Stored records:
★ ★ ★ ★ ★ ★ ★

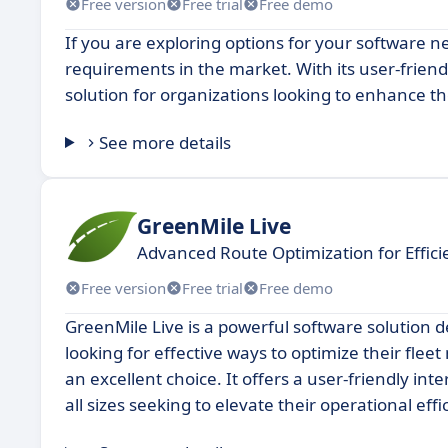
Free version
Free trial
Free demo
If you are exploring options for your software n
requirements in the market. With its user-frien
solution for organizations looking to enhance the
See more details
GreenMile Live
Advanced Route Optimization for Effi
Free version
Free trial
Free demo
GreenMile Live is a powerful software solution d
looking for effective ways to optimize their flee
an excellent choice. It offers a user-friendly in
all sizes seeking to elevate their operational effi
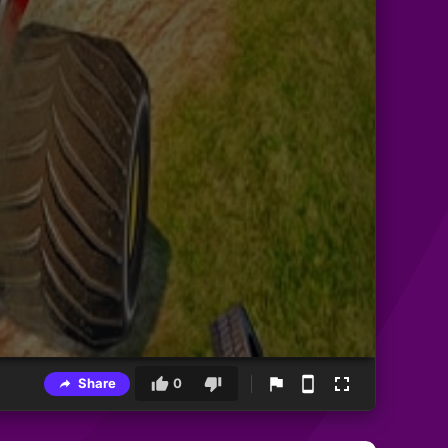
Share
0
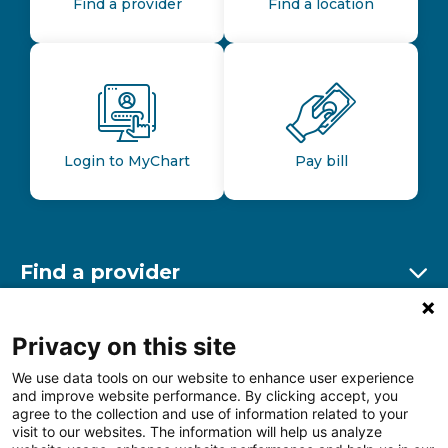
Find a provider
Find a location
Login to MyChart
Pay bill
Find a provider
Ex
Find a location
Privacy on this site
Ex
We use data tools on our website to enhance user experience
and improve website performance. By clicking accept, you
Other resources
agree to the collection and use of information related to your
Ex
visit to our websites. The information will help us analyze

★ ★ ★ ★ ★ ★ ★

Task to complete ▸
How many lines in the items above contain the word "enhance"? Give only the number.

Answer space ▸
2